**Instruction**
Below is a block of records: output all of them exactly and leave out the pictures.

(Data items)
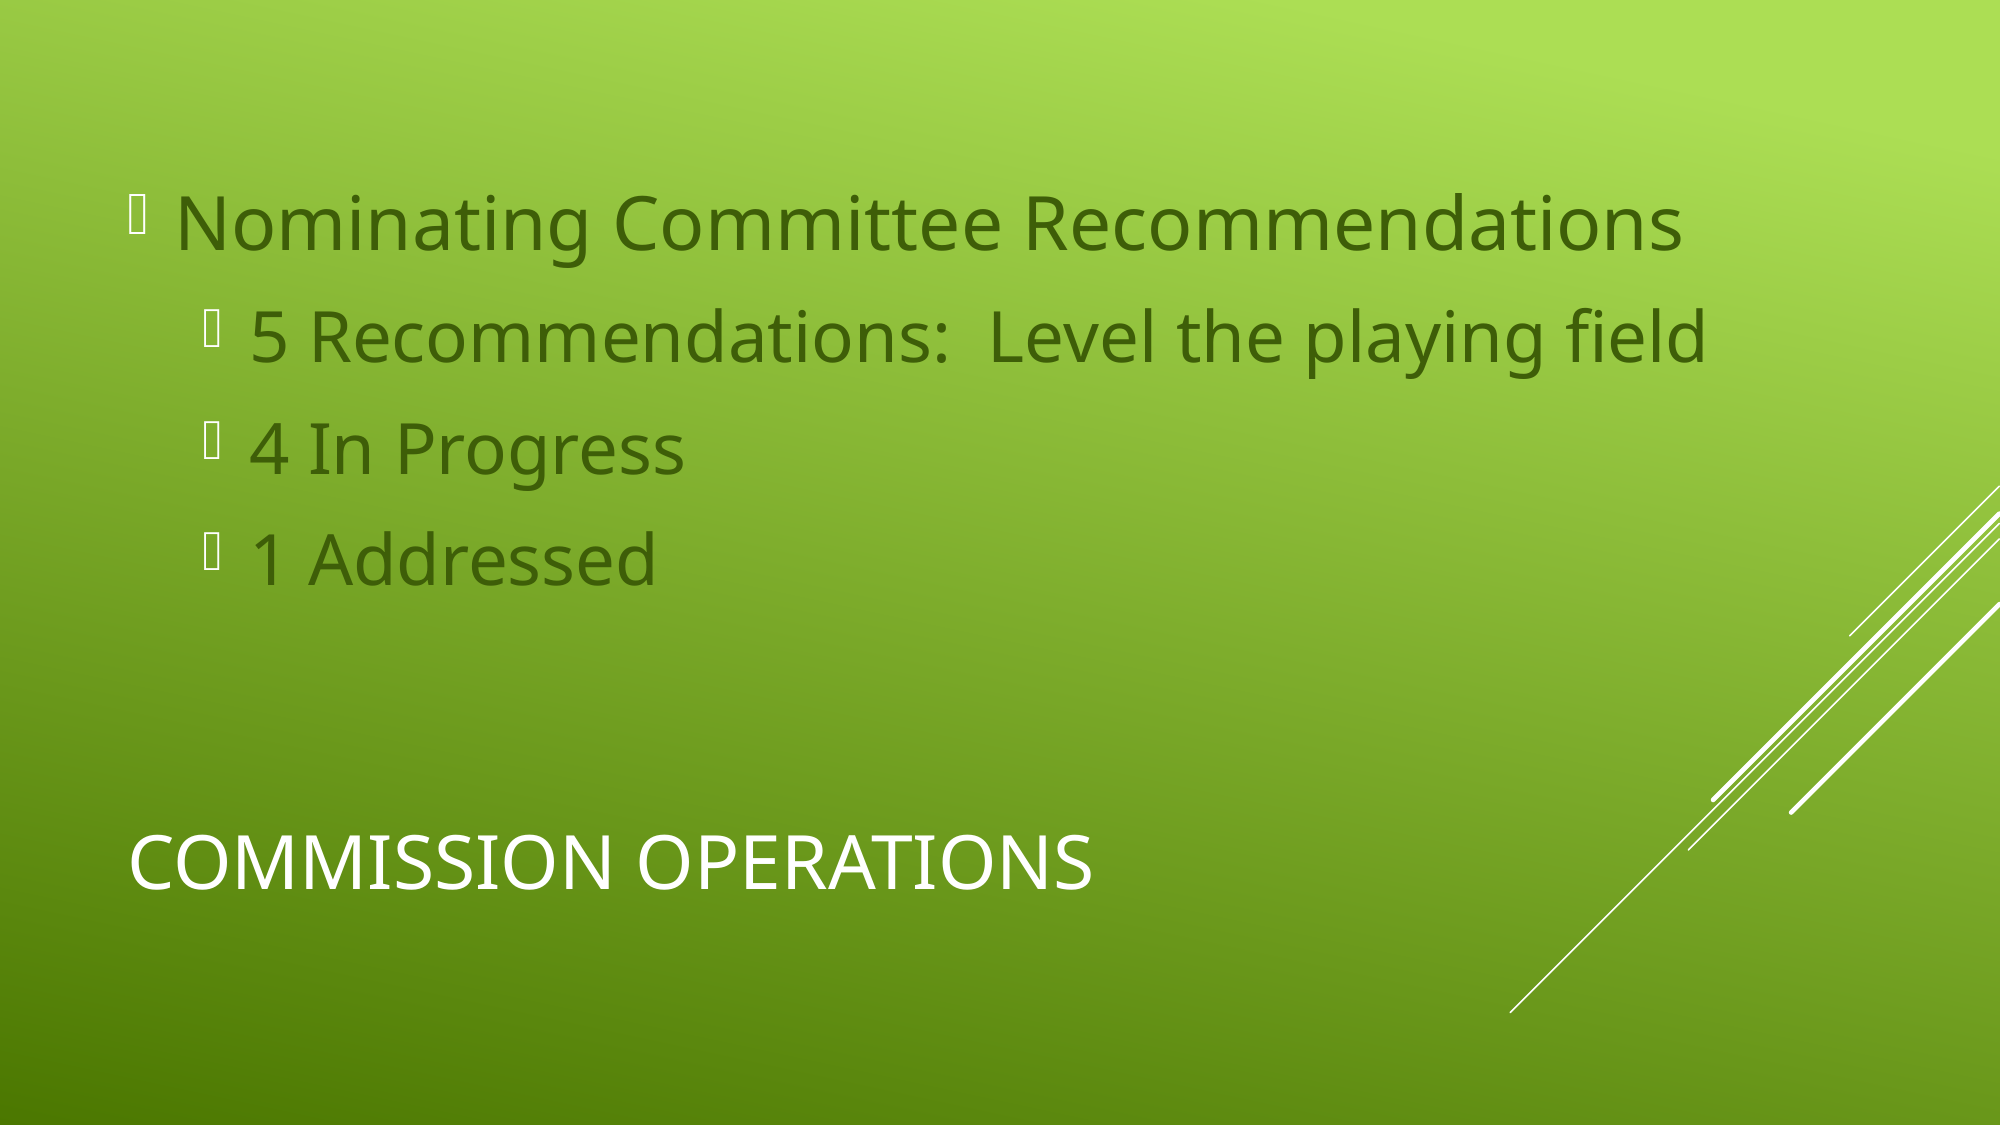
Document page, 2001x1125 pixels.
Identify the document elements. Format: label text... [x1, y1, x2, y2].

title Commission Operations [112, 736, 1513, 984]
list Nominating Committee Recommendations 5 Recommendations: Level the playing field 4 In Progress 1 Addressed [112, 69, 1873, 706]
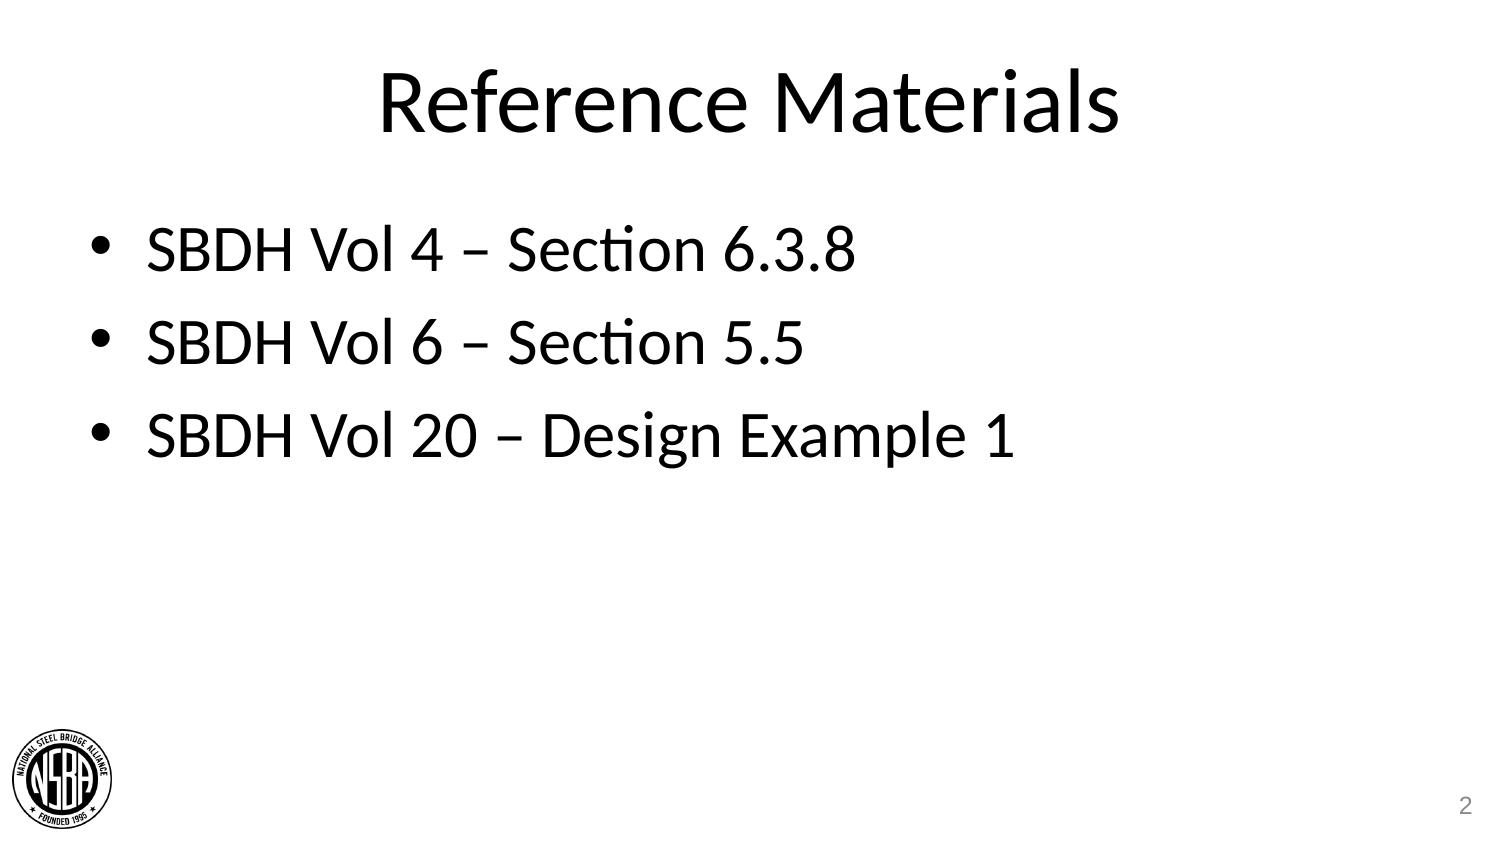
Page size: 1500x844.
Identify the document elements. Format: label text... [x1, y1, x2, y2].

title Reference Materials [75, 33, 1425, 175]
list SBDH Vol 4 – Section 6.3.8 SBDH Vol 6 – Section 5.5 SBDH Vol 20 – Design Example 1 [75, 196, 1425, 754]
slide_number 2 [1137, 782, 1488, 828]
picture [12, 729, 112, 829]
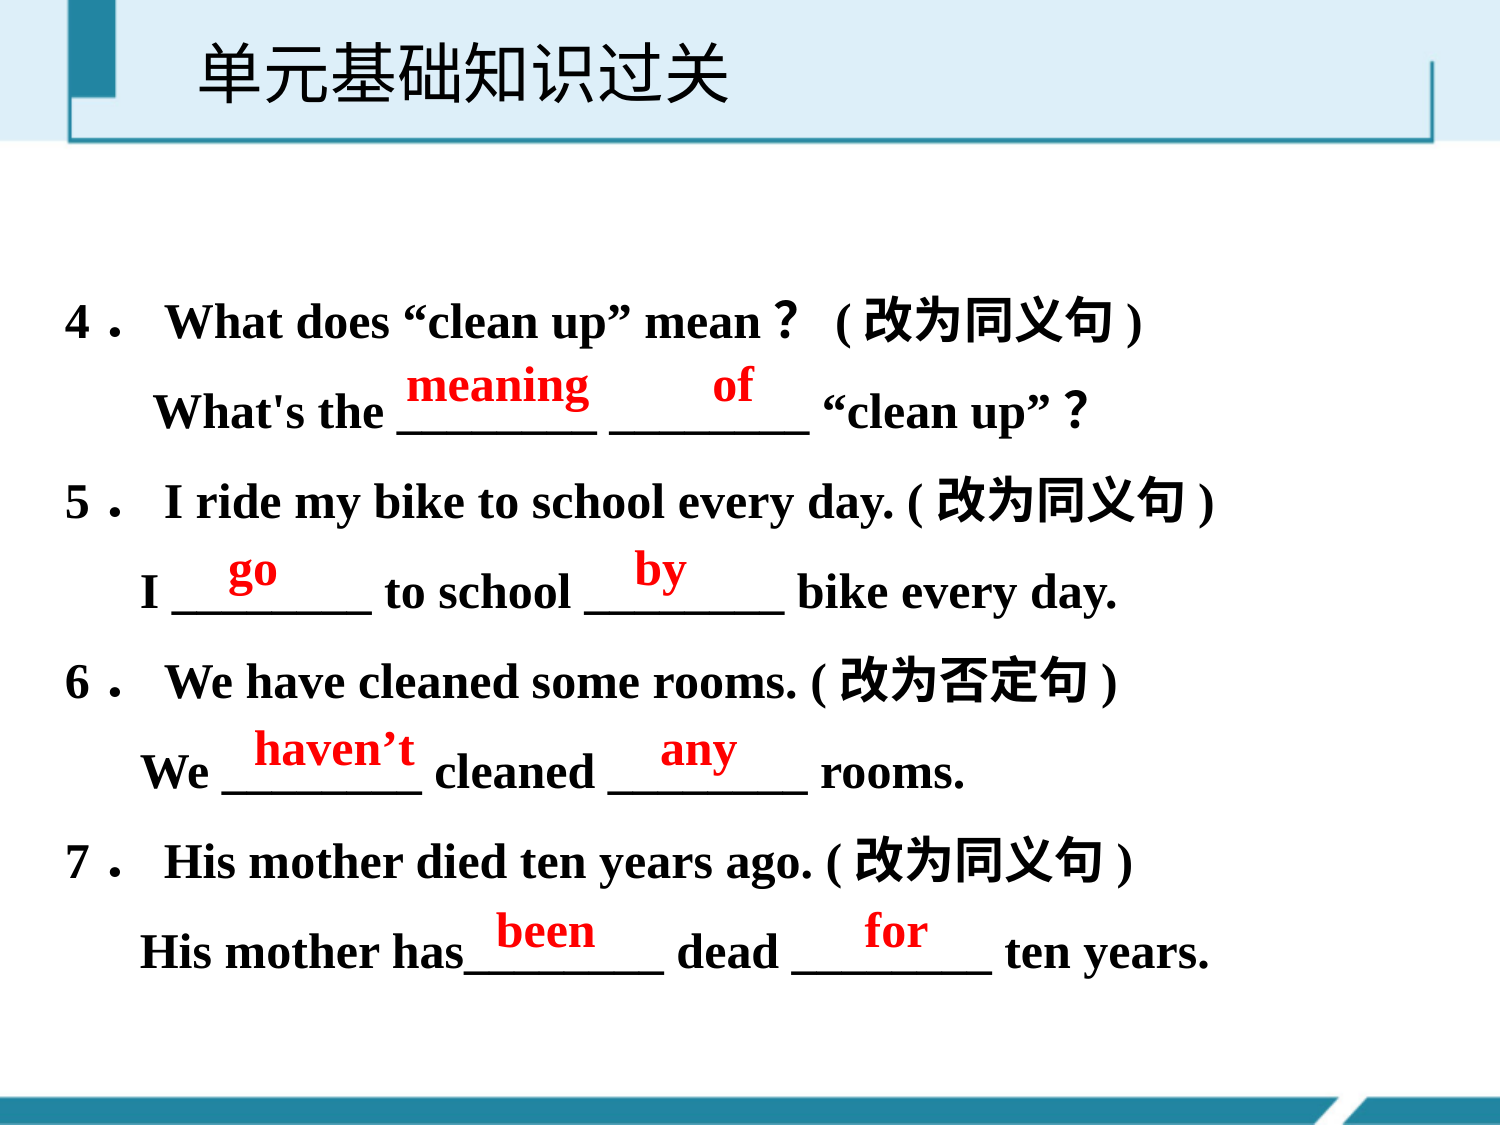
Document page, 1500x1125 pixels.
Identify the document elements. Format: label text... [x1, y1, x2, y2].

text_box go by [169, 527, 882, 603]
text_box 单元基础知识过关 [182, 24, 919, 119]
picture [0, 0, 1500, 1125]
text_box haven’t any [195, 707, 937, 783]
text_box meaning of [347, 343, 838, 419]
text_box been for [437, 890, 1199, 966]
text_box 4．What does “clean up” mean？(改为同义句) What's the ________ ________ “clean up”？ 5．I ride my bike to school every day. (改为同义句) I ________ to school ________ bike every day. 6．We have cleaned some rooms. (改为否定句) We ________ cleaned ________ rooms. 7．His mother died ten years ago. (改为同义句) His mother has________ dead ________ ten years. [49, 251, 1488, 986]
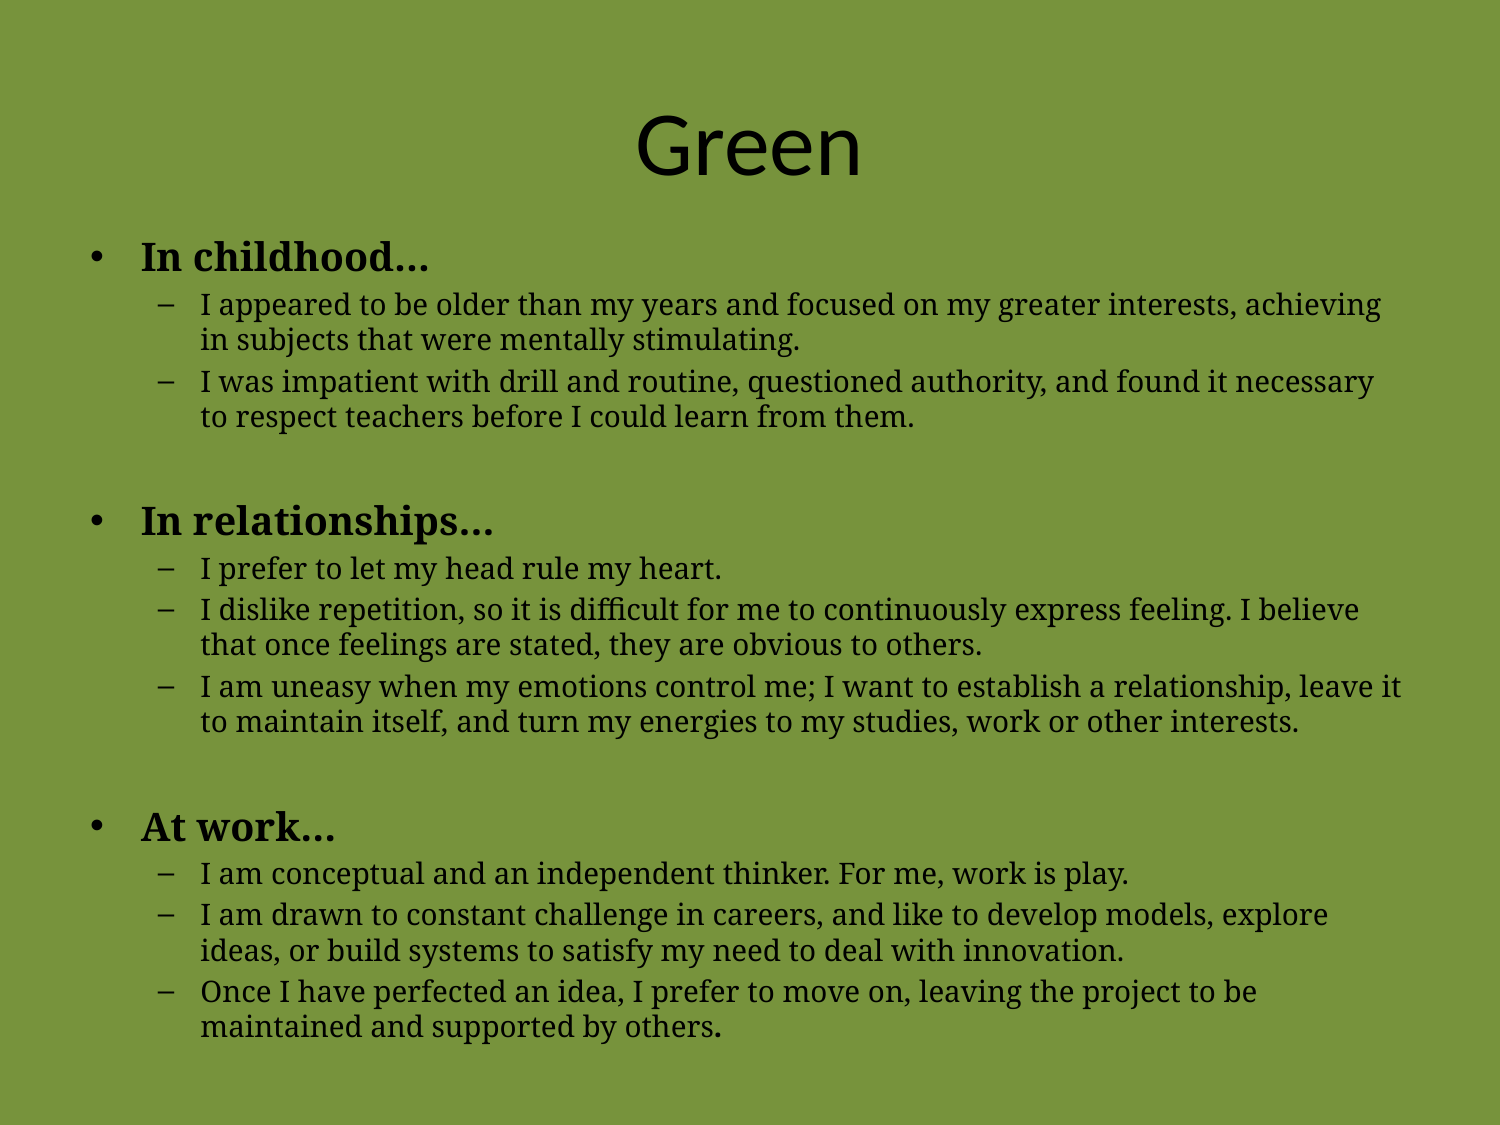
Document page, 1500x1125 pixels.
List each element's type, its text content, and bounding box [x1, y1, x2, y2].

**Expected answer**
Document page, 2001x1125 pixels.
Identify the document elements. Format: label text... [x1, y1, x2, y2].

title Commission Operations [112, 736, 1513, 984]
list Nominating Committee Recommendations 5 Recommendations: Level the playing field 4 In Progress 1 Addressed [112, 69, 1873, 706]
Page size: 1500x844.
Identify the document elements. Format: label text... [x1, y1, x2, y2].

title Reference Materials [75, 33, 1425, 175]
list SBDH Vol 4 – Section 6.3.8 SBDH Vol 6 – Section 5.5 SBDH Vol 20 – Design Example 1 [75, 196, 1425, 754]
slide_number 2 [1137, 782, 1488, 828]
picture [12, 729, 112, 829]
Document page, 1500x1125 pixels.
Identify the document elements. Format: label text... [x1, y1, x2, y2].

text_box go by [169, 527, 882, 603]
text_box 单元基础知识过关 [182, 24, 919, 119]
picture [0, 0, 1500, 1125]
text_box haven’t any [195, 707, 937, 783]
text_box meaning of [347, 343, 838, 419]
text_box been for [437, 890, 1199, 966]
text_box 4．What does “clean up” mean？(改为同义句) What's the ________ ________ “clean up”？ 5．I ride my bike to school every day. (改为同义句) I ________ to school ________ bike every day. 6．We have cleaned some rooms. (改为否定句) We ________ cleaned ________ rooms. 7．His mother died ten years ago. (改为同义句) His mother has________ dead ________ ten years. [49, 251, 1488, 986]
Document page, 1500x1125 pixels.
List each element's type, its text content, and bounding box [x1, y1, x2, y2].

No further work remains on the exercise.